An Hartfords unsterblichen Evergreen Gentle On My Mind ist Solving Problems angelehnt, das erste Stück von Shine On Rainy Day; die fließenden Akkorde erklingen in der Mitte des Sets. Das zweite LP-Stück eröffnet den kleinen, aber feinen Showcase im Hamburger Nochtspeicher: South Of Atlanta setzt den Rahmen, der Song beschreibt die Vorzüge des Landlebens in gesunder Natur.
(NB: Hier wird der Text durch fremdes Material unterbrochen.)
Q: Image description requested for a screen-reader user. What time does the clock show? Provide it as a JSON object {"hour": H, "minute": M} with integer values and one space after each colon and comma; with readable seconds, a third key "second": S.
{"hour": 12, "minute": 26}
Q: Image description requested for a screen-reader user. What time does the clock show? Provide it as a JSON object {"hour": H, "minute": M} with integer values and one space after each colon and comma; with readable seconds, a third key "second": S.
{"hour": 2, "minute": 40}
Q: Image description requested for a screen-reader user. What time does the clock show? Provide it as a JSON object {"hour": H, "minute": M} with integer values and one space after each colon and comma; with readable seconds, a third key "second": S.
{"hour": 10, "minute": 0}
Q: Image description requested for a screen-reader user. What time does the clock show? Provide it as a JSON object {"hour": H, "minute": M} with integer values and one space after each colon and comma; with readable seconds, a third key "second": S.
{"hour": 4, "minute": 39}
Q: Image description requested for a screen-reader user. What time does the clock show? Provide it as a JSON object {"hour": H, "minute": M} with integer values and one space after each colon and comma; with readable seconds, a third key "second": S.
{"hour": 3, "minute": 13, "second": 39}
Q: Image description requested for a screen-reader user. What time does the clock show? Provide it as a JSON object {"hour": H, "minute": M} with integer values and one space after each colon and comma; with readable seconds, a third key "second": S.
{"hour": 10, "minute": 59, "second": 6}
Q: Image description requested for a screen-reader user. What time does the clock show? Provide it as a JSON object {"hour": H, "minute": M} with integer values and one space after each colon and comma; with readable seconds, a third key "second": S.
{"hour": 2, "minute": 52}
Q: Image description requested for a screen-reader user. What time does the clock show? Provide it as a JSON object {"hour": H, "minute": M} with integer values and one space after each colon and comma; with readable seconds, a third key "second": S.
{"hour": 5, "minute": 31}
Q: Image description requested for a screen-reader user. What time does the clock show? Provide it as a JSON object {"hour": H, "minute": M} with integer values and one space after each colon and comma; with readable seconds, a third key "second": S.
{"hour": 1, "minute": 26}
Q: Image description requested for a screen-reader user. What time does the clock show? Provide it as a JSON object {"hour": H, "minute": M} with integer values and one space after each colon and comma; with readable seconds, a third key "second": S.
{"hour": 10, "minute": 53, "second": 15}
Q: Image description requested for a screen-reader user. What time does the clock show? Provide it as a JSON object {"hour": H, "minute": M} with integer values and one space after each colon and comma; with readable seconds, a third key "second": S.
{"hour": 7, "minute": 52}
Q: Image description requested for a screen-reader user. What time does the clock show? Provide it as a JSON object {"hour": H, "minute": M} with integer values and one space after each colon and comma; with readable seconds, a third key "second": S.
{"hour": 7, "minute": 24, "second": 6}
Dort, im ländlichen Georgia, ist der Sänger mit der warmen Baritonstimme aufgewachsen. Dort ist alles, was ihm etwas bedeutet, einschließlich einer offenbar intakten Familie. Wie selbstverständlich benutzt er diese ihm vertrauten Bilder für althergebrachte, aber unsentimentale Sujets. Das reicht von der Schwarzbrennerei seines Großvaters in Down In The Gulley bis zur ausgedehnten adoleszenten Lebensorientierung in Traveling Poor Boy.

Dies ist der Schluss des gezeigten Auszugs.